16. I am satisfied that the FTT materially erred in law in its approach to the new evidence consisting of two medical reports from the Medical Foundation, reports from the Appellant's counsellor and a country expert report. The FTT failed to follow the correct approach in Devaseelan. The FTT's approach is fundamentally flawed. The FTT considered the new evidence in the light of the negative credibility findings made by the Tribunal in 2013. The correct approach is for the Tribunal to consider the new evidence and assess how that evidence impacts on the findings made by the first Tribunal. The decision and reasons throughout shows the FTT's approach is flawed because it took the negative credibility findings made in 2013 and relied on the same as reasoning for rejecting the medical evidence and in concluding that the new evidence did not corroborate the appellant's account. In other words the rejection of the new evidence was predicated on the negative credibility findings.
17. It was common ground that the guidance dealing with expert evidence given in SS and HH (cited above) is correct in terms of how the Tribunal is to assess expert evidence, however these judgments do not assist in addressing the particular errors made by the FTT. I fully accept the submissions made by Ms Easty that the FTT committed a "structural failing" as described in Mibanga.
18. Accordingly I find that there is a material error of law in the decision and reasons.
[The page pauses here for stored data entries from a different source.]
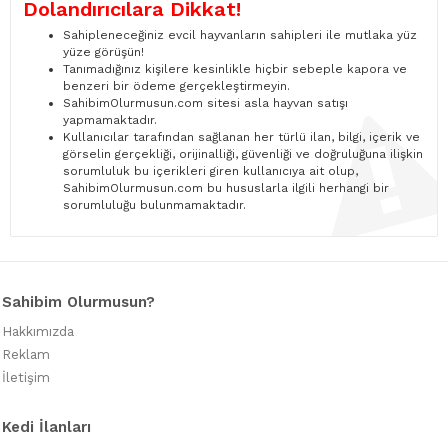
Dolandırıcılara Dikkat!
Sahipleneceğiniz evcil hayvanların sahipleri ile mutlaka yüz
yüze görüşün!
Tanımadığınız kişilere kesinlikle hiçbir sebeple kapora ve
benzeri bir ödeme gerçekleştirmeyin.
SahibimOlurmusun.com sitesi asla hayvan satışı
yapmamaktadır.
Kullanıcılar tarafından sağlanan her türlü ilan, bilgi, içerik ve
görselin gerçekliği, orijinalliği, güvenliği ve doğruluğuna ilişkin
sorumluluk bu içerikleri giren kullanıcıya ait olup,
SahibimOlurmusun.com bu hususlarla ilgili herhangi bir
sorumluluğu bulunmamaktadır.
Sahibim Olurmusun?
Hakkımızda
Reklam
İletişim
Kedi İlanları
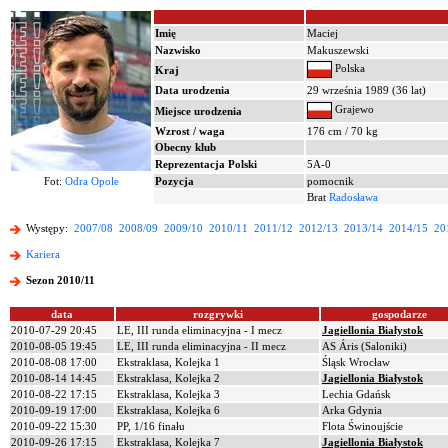
Imię
Maciej
Nazwisko
Makuszewski
Polska
Kraj
Data urodzenia
29 września 1989 (36 lat)
Grajewo
Miejsce urodzenia
Wzrost / waga
176 cm / 70 kg
Obecny klub
Reprezentacja Polski
5A-0
Fot:
Odra Opole
Pozycja
pomocnik
Brat
Radosława
Występy:
2007/08
2008/09
2009/10
2010/11
2011/12
2012/13
2013/14
2014/15
20
Kariera
Sezon 2010/11
data
rozgrywki
gospodarze
2010-07-29 20:45
LE, III runda eliminacyjna - I mecz
Jagiellonia Białystok
2010-08-05 19:45
LE, III runda eliminacyjna - II mecz
AS Áris (Saloniki)
2010-08-08 17:00
Ekstraklasa, Kolejka 1
Śląsk Wrocław
2010-08-14 14:45
Ekstraklasa, Kolejka 2
Jagiellonia Białystok
2010-08-22 17:15
Ekstraklasa, Kolejka 3
Lechia Gdańsk
2010-09-19 17:00
Ekstraklasa, Kolejka 6
Arka Gdynia
2010-09-22 15:30
PP, 1/16 finału
Flota Świnoujście
2010-09-26 17:15
Ekstraklasa, Kolejka 7
Jagiellonia Białystok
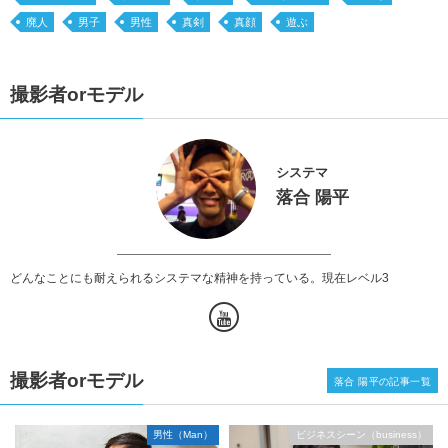
廃人
男子
男性
真剣
真顔
遊ぶ
撮影者orモデル
システマ
落合 陽平
どんなことにも耐えられるシステマな精神を持っている。現在レベル3
撮影者orモデル
落合 陽平の記事一覧
男性（Man）
ビジネスシーン（business）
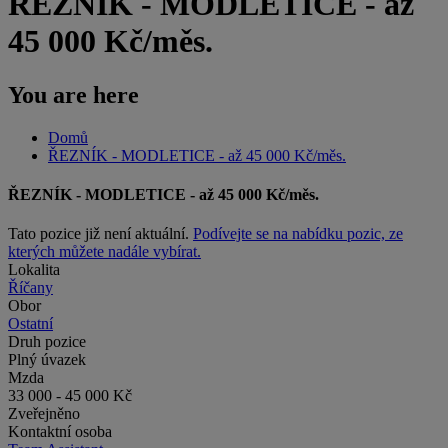
ŘEZNÍK - MODLETICE - až
45 000 Kč/měs.
You are here
Domů
ŘEZNÍK - MODLETICE - až 45 000 Kč/měs.
ŘEZNÍK - MODLETICE - až 45 000 Kč/měs.
Tato pozice již není aktuální.
Podívejte se na nabídku pozic, ze
kterých můžete nadále vybírat.
Lokalita
Říčany
Obor
Ostatní
Druh pozice
Plný úvazek
Mzda
33 000 - 45 000 Kč
Zveřejněno
Kontaktní osoba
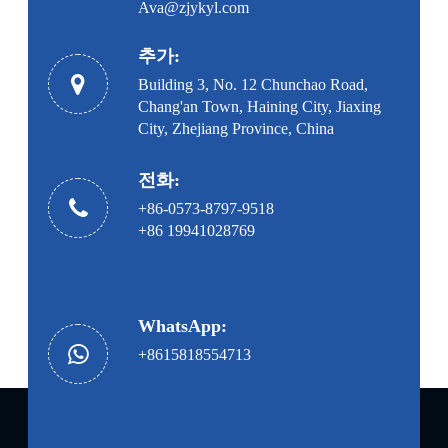
Ava@zjykyl.com
추가:
Building 3, No. 12 Chunchao Road,
Chang'an Town, Haining City, Jiaxing
City, Zhejiang Province, China
전화:
+86-0573-8797-9518
+86 19941028769
WhatsApp:
+8615818554713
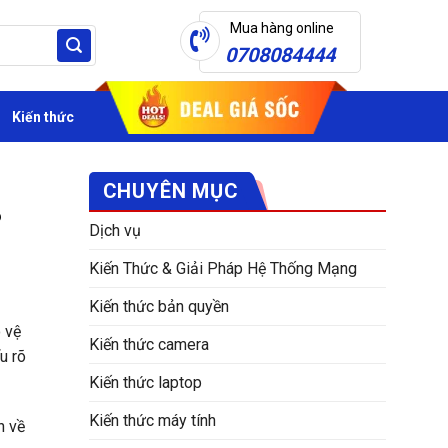
Mua hàng online
0708084444
Kiến thức
CHUYÊN MỤC
?
Dịch vụ
Kiến Thức & Giải Pháp Hệ Thống Mạng
Kiến thức bản quyền
 vệ
Kiến thức camera
u rõ
Kiến thức laptop
Kiến thức máy tính
n về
The decision and reasons is set aside. As the FTT's approach goes to the core of the issues under appeal and in particular the credibility of the appellant's account, it is not possible to preserve any of the findings of fact made. The appeal must be heard before the First-tier Tribunal afresh (excluding First-tier Tribunal Judge Morris).
Notice of Decision
The appeal is allowed. The First-tier Tribunal decision is set aside. The appeal will be reheard before the Tribunal at Hatton Cross on a date and time to be confirmed.
No anonymity direction is made.


Signed Dated 5th May 2016

GA Black
Deputy Upper Tribunal Judge G A Black




TO THE RESPONDENT
FEE AWARD
As I have allowed the appeal and because a fee has been paid or is payable, I have considered making a fee award and have decided to make no fee award.